Türk denizciliğinin son haftalardaki en önemli gündem maddelerinin başında Suat Hayri Aka’nın IMO Genel Sekreterliği adaylığı konusu yer alıyor. Suat Hayri Aka’nın adaylığı konusunda neler söylersiniz? Dünya denizciliğine yön veren kuruluşlarda daha fazla Türk yönetici görebilecek miyiz?
Denizcilik sektörünün gelişmesi, Türkiye için hayati öneme sahip. Bu nedenle IMO gibi dünya denizciliğinin kural ve standart oluşturan lider kuruluşunun çalışmalarına katılmak ve katkı vermek de Türkiye açısından önemli. Şadan Kaptanoğlu'nun BIMCO Başkanlığı yaptığı süre zarfında Türkiye'yi onore etmesi kadar önemli olduğunu düşünüyorum. Sektörü Türkiye adına temsil eden herkesin destekçisi olacağız. Benim için devlet büyüklerimiz tarafından bu üst düzey göreve aday gösterilmek, o liyakate sahip görülmek gurur verici.
Suat Hayri Aka'nın adaylığının ülkemiz içinde özel bir niteliği var. Kendisine desteklerimizi sunacağız. Vaktimiz el verdiği sürece, IMO Genel Sekreterliği seçimlerine Suat Hayri Aka’nın yanında olmaya çalışacağız. Suat Hayri Aka’nın da IMO Genel Sekreteri olarak dünya denizciliğinde kural koyan kurumun en tepesinde görev alacağına inanıyorum. IMO ve diğer denizcilik kurumlarında daha fazla yönetici ve delege olması için var gücümüzle çalışacağız.

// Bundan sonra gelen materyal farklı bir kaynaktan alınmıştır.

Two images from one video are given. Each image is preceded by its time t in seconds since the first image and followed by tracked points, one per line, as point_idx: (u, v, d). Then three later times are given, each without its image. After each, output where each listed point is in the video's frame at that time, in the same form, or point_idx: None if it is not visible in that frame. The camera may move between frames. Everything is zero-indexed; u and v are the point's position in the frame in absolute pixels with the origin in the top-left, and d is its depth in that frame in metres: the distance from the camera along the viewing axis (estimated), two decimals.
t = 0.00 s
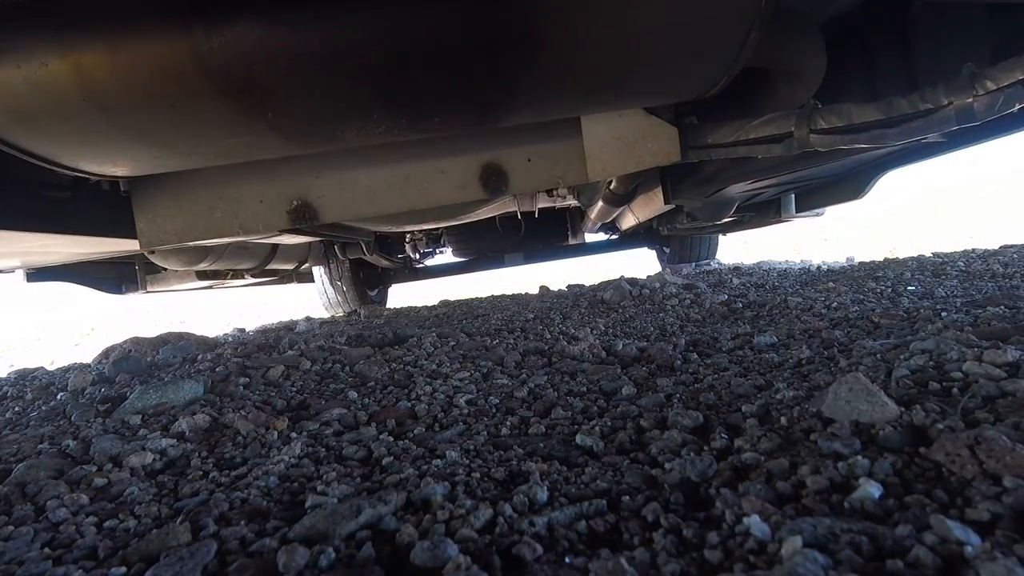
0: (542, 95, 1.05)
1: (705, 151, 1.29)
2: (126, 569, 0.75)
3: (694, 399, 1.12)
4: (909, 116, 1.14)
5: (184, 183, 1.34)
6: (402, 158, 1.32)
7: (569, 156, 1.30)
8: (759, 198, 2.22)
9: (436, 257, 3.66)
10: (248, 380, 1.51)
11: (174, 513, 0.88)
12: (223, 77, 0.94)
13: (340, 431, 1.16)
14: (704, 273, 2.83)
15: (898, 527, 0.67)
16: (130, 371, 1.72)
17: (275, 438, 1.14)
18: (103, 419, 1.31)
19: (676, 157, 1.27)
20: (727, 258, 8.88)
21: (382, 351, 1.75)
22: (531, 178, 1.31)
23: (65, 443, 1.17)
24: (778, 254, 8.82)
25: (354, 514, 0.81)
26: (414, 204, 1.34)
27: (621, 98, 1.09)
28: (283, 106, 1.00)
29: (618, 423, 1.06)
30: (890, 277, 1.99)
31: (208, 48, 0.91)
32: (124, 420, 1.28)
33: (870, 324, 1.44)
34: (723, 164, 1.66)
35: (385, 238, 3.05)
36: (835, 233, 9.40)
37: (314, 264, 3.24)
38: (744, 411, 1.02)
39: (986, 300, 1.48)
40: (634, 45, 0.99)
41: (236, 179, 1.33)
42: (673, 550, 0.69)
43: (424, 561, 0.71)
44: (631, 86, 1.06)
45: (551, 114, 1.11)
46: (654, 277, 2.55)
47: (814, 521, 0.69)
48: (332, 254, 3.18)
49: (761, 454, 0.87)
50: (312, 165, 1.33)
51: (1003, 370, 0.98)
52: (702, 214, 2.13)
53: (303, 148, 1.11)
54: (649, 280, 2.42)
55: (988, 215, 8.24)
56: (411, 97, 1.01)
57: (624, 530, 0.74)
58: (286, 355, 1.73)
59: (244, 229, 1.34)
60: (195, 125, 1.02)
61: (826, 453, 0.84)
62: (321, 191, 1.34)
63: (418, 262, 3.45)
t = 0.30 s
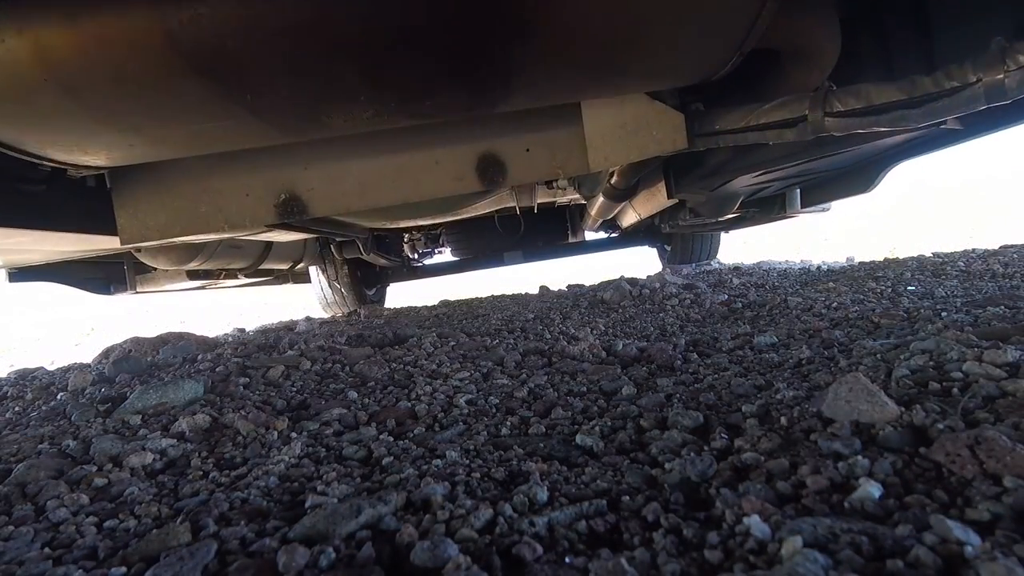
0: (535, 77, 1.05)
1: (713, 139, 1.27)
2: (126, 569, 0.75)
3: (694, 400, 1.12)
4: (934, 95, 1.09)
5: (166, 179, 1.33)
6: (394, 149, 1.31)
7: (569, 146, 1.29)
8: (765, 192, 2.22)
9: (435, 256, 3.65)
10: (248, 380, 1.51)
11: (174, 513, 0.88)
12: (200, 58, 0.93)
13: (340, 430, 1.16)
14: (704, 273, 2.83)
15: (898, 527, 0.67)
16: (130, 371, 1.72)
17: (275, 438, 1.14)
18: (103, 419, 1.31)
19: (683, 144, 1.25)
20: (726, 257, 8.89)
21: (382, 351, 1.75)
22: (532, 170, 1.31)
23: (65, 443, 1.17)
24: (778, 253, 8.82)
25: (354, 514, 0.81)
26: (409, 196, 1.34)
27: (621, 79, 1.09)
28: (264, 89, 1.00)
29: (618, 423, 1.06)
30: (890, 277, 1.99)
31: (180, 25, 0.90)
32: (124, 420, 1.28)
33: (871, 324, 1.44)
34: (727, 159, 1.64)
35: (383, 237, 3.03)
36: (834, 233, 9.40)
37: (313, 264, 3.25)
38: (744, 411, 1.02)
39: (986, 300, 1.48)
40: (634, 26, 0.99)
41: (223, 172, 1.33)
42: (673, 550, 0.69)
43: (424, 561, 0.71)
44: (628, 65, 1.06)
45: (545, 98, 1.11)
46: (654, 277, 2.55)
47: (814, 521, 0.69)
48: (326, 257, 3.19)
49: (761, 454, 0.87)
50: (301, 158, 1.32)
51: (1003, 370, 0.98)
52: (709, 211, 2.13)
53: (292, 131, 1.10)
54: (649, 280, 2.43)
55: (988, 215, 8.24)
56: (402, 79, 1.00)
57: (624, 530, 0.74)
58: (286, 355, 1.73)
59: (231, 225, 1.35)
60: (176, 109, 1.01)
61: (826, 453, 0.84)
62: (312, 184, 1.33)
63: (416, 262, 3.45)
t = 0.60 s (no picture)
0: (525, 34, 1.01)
1: (729, 114, 1.21)
2: (126, 569, 0.75)
3: (694, 400, 1.12)
4: (988, 56, 1.10)
5: (133, 163, 1.29)
6: (377, 130, 1.27)
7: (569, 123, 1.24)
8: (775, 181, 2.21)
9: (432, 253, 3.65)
10: (249, 380, 1.51)
11: (174, 513, 0.88)
12: (152, 16, 0.88)
13: (340, 430, 1.16)
14: (704, 273, 2.83)
15: (898, 527, 0.67)
16: (130, 371, 1.72)
17: (275, 438, 1.14)
18: (103, 419, 1.31)
19: (696, 121, 1.17)
20: (726, 257, 8.89)
21: (382, 351, 1.75)
22: (528, 150, 1.26)
23: (65, 443, 1.17)
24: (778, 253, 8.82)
25: (354, 513, 0.81)
26: (395, 179, 1.31)
27: (622, 46, 1.07)
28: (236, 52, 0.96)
29: (618, 423, 1.06)
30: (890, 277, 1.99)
31: None
32: (124, 420, 1.28)
33: (871, 324, 1.44)
34: (736, 143, 1.62)
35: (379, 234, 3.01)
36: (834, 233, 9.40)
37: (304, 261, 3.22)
38: (744, 411, 1.02)
39: (986, 300, 1.48)
40: None
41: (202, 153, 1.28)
42: (673, 550, 0.69)
43: (424, 561, 0.71)
44: (625, 30, 1.03)
45: (533, 63, 1.07)
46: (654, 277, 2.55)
47: (814, 521, 0.69)
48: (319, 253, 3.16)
49: (761, 454, 0.87)
50: (279, 140, 1.29)
51: (1003, 370, 0.98)
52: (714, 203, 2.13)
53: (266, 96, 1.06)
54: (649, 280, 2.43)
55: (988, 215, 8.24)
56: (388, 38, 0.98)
57: (624, 530, 0.74)
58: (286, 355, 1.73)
59: (203, 213, 1.33)
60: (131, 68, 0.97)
61: (826, 453, 0.84)
62: (290, 167, 1.30)
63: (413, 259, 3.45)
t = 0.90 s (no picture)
0: None
1: (784, 50, 0.93)
2: (126, 569, 0.75)
3: (693, 399, 1.12)
4: None
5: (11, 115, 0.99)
6: (342, 79, 0.97)
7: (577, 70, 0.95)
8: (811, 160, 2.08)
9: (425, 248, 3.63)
10: (249, 380, 1.51)
11: (175, 513, 0.88)
12: None
13: (341, 430, 1.16)
14: (704, 273, 2.84)
15: (899, 527, 0.67)
16: (130, 370, 1.72)
17: (275, 438, 1.14)
18: (103, 419, 1.31)
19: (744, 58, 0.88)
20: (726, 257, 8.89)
21: (382, 351, 1.75)
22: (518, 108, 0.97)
23: (65, 443, 1.17)
24: (778, 253, 8.82)
25: (354, 514, 0.81)
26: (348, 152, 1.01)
27: None
28: None
29: (618, 423, 1.06)
30: (890, 277, 1.99)
31: None
32: (125, 420, 1.28)
33: (871, 324, 1.44)
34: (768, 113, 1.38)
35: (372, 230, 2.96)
36: (834, 233, 9.39)
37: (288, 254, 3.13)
38: (744, 411, 1.03)
39: (986, 300, 1.48)
40: None
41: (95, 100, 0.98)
42: (673, 550, 0.69)
43: (424, 561, 0.71)
44: None
45: None
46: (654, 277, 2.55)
47: (814, 521, 0.69)
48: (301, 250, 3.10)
49: (761, 454, 0.87)
50: (198, 91, 0.98)
51: (1003, 370, 0.98)
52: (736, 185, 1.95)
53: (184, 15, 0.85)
54: (649, 280, 2.42)
55: (988, 215, 8.24)
56: None
57: (624, 530, 0.74)
58: (286, 355, 1.73)
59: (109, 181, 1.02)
60: None
61: (825, 453, 0.84)
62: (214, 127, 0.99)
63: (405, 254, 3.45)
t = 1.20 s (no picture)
0: None
1: None
2: (126, 569, 0.75)
3: (693, 399, 1.12)
4: None
5: None
6: None
7: None
8: (889, 131, 1.83)
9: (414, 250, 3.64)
10: (249, 380, 1.51)
11: (175, 513, 0.88)
12: None
13: (340, 430, 1.16)
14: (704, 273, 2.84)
15: (899, 527, 0.67)
16: (130, 370, 1.72)
17: (275, 438, 1.14)
18: (103, 419, 1.31)
19: None
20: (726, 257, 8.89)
21: (382, 351, 1.75)
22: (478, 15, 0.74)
23: (65, 443, 1.17)
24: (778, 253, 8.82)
25: (354, 514, 0.81)
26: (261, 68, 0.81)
27: None
28: None
29: (618, 423, 1.06)
30: (890, 277, 1.99)
31: None
32: (125, 420, 1.28)
33: (871, 324, 1.44)
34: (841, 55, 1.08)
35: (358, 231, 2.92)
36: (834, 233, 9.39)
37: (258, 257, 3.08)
38: (744, 411, 1.03)
39: (986, 300, 1.49)
40: None
41: None
42: (673, 550, 0.69)
43: (424, 561, 0.71)
44: None
45: None
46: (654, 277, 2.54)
47: (815, 521, 0.69)
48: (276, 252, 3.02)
49: (762, 454, 0.87)
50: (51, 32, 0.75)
51: (1003, 370, 0.98)
52: (781, 166, 1.75)
53: None
54: (649, 280, 2.42)
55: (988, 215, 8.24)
56: None
57: (624, 530, 0.74)
58: (286, 355, 1.73)
59: None
60: None
61: (826, 453, 0.84)
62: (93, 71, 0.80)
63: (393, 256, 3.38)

Aynı zamanda Piri Reis Denizcilik Vakfı'nın Başkanısınız. Piri Reis Denizcilik Vakfı'nda daha önce son Başbakan Binali Yıldırım ile kabinede görev almış İsmet Yılmaz gibi isimler de başkanlık yaptı. Bu konuyla ilgili neler söylemek istersiniz?
Vakıf duası almak önemlidir. Öğrencilere ve tarihimize sahip çıkıyoruz. Vakfımız Türk denizciliğine hizmet etmeye devam edecek. Binali Yıldırım ve İsmet Yılmaz Beyefendilerin ardından Vakıf'ta başkanlık görevini yaptım ve sürdürmekteyim. Şimdi de onların ardından Gazi Meclisimizde görev alacağım. 1996 yılında kurulan ve o tarihten bu yana denizciliğimize hizmet eden vakfımız da sektörümüzde önemli bir yere sahip. Piri Reis Denizcilik Vakfı güzel ve örnek teşkil edecek hizmetlerini sürdürmeye devam edecektir.